Located in a tributary valley off the Rio Grande, Taos Pueblo is the most northern of the New Mexico pueblos. For nearly a millennium, the Taos Indians have lived here. It is estimated that the pueblo was built between 1000 and 1450 CE, with some later expansion. The Taos Pueblo is considered to be the oldest continuously inhabited community in the United States. The Pueblo, at some places five stories high, is a combination of many individual homes with common walls. There are over 1,900 people in the Taos pueblo community. Some of them have more modern homes near their fields and stay at their homes on the pueblo during cooler weather. There are about 150 people who live at the pueblo year-around. The Taos Pueblo was added as an UNESCO World Heritage Site in 1992 as one of the most significant historical cultural landmarks in the world; Other sites include the Taj Mahal, Great Pyramids and the Grand Canyon in the United States. For centuries, Pueblo painters have painted in tempera, clay slips, and earth pigments on woven textiles, interior walls, ceramics, and hides. Looking Elk, Albert Lujan, and Juan Mirabal adopted and mastered European painting materials and techniques.

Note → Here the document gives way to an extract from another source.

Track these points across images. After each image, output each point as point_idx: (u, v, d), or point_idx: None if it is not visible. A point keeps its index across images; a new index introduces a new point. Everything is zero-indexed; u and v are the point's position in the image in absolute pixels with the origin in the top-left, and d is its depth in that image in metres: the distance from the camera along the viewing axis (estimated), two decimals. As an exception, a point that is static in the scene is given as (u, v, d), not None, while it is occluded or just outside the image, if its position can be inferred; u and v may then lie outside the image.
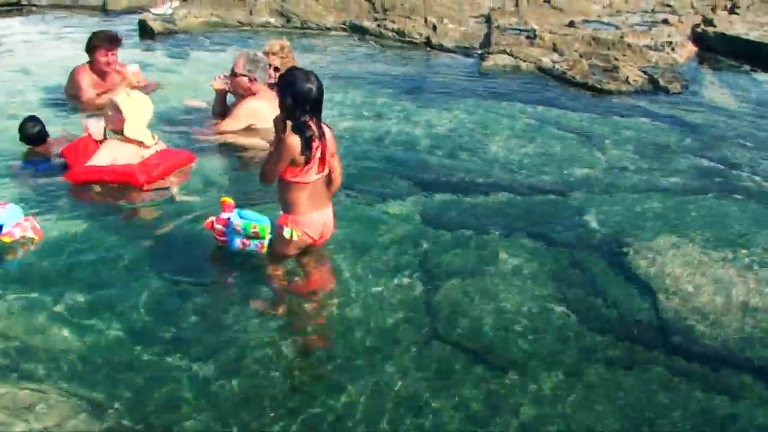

The beginning of his artistic career
Lujan started his adulthood as a farmer. He was also a church deacon. One day Lujan painted a landscape near the church where he had been doing some maintenance. A visitor noticed his painting on a scrap board and appreciated his work. He bought Lujan some painting supplies and purchased one or more of the resulting paintings.
Professional career
Albert Lujan, largely self-taught, began painting around 1915. Throughout his career, he made over 2,000 oil and watercolor paintings. His hallmark was a drawing of an arrow. Lujan enjoyed painted in the plein air on the plaza. Often customers would purchase paintings they had seen painted. His sole source of inspiration and subject matter for his starkly realistic paintings was the Taos Pueblo village. The paintings were small souvenirs, sold for a modest price. As he was painting, his nephew, Bobby Lujan, a later famous hoop dancer, would charge visitors for his hoop dance performances. Whether Lujan painted the pueblo with or without people, there was little or no movement, portraying a timeless snapshot.